Manish - Thank you for taking the time to reply, that's a very comprehensive answer and would likely be very helpful in most cases.  However we're utilizing TLS with our ISP and unfortunately due to that our next hop is our routing endpint in Anchorage on our own equipment.  This is a point to point link also, not an internet circuit, so I believe the 10Mb is guaranteed at each demarc.

Your suggestion of using mtr may be useful, however.  It seems as if my only recourse for saturating and testing the link is to use machines on the LAN side of each endpoint, as opposed to a test between the two Cisco routers.

Thanks again for the response, it's much appreciated.

Justin

gerald.suiza
Level 1
Level 1

hi,

it seems strange to me that the ISP wants to test throughput with a link that is in non production with a packet loss issue. i assume there is no traffic traversing the link since it is in non prod. if there is packet loss have the basics been checked like errors, speed and duplex settings etc? is there qos on the interface and how does packet loss present itself? when you do a normal ping does it have packet loss? those are the questions that come to mind.
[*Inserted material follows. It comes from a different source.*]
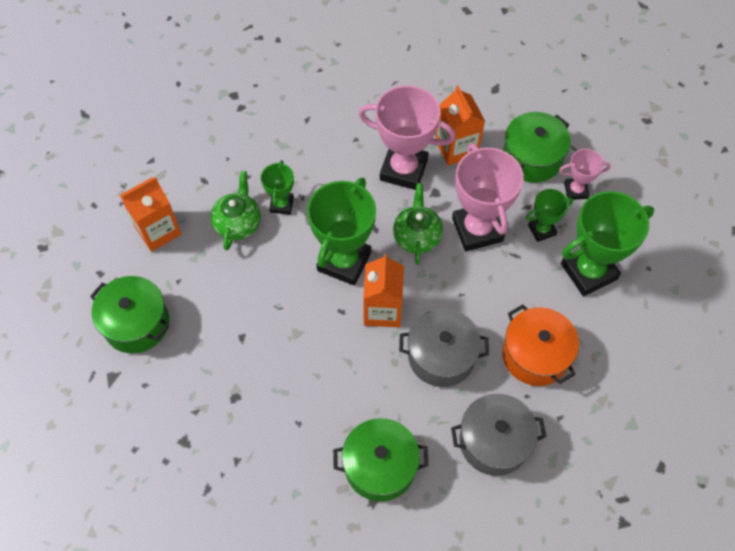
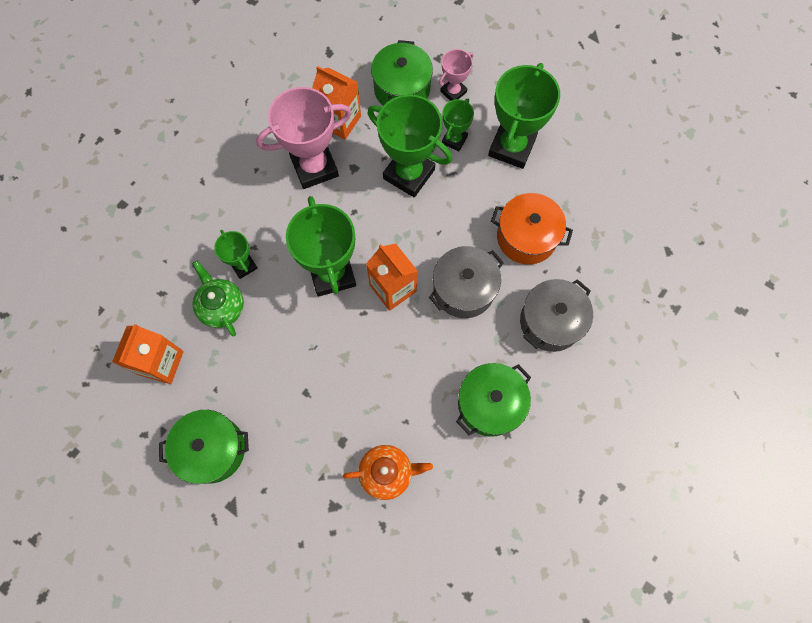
camera: 40 degrees left, 10 degrees up
(248, 451) = (387, 472): none -> orange teapot
(417, 236) = (369, 212): green teapot -> none
(477, 230) = (409, 174): pink trophy -> green trophy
that aside, you can saturate a link by telnetting into the routers with multiple sessions and with each session you can ping the far end device using large size pings (something like size 15000 to 18024) and using timeout 0. dont be alarmed when you see dots on your pings (example: ................................... something like this). that is normal. you can then check the load of the interface when you do the ping if it gets saturated.

hth

Hello Gerald,

While this being one of the easiest and most practical for WAN bandwidth testing I would like to emphasize that it can be CPU intensive.

What i have seen is as soon as tried with size18000/timeout 0 CPU jumped to over 50% of an aggregated services router.

    211111111155555511111111111111111111111111111111111111111111
      788888888889889887888888887878788878888887888888888877888888
  100                                                          
   90                                                          
   80                                                          
   70                                                          
   60           ******                                         
   50           *####*                                         
   40           *#####                                         
   30 *         ######                                         
   20 ##########################################################
   10 ##########################################################
     0....5....1....1....2....2....3....3....4....4....5....5....6
               0    5    0    5    0    5    0    5    0    5    0
               CPU% per minute (last 60 minutes)
              * = maximum CPU%   # = average CPU%

So my suggestion would be that care should be taken while testing router to router WAN in production (even if the link uner test is off production).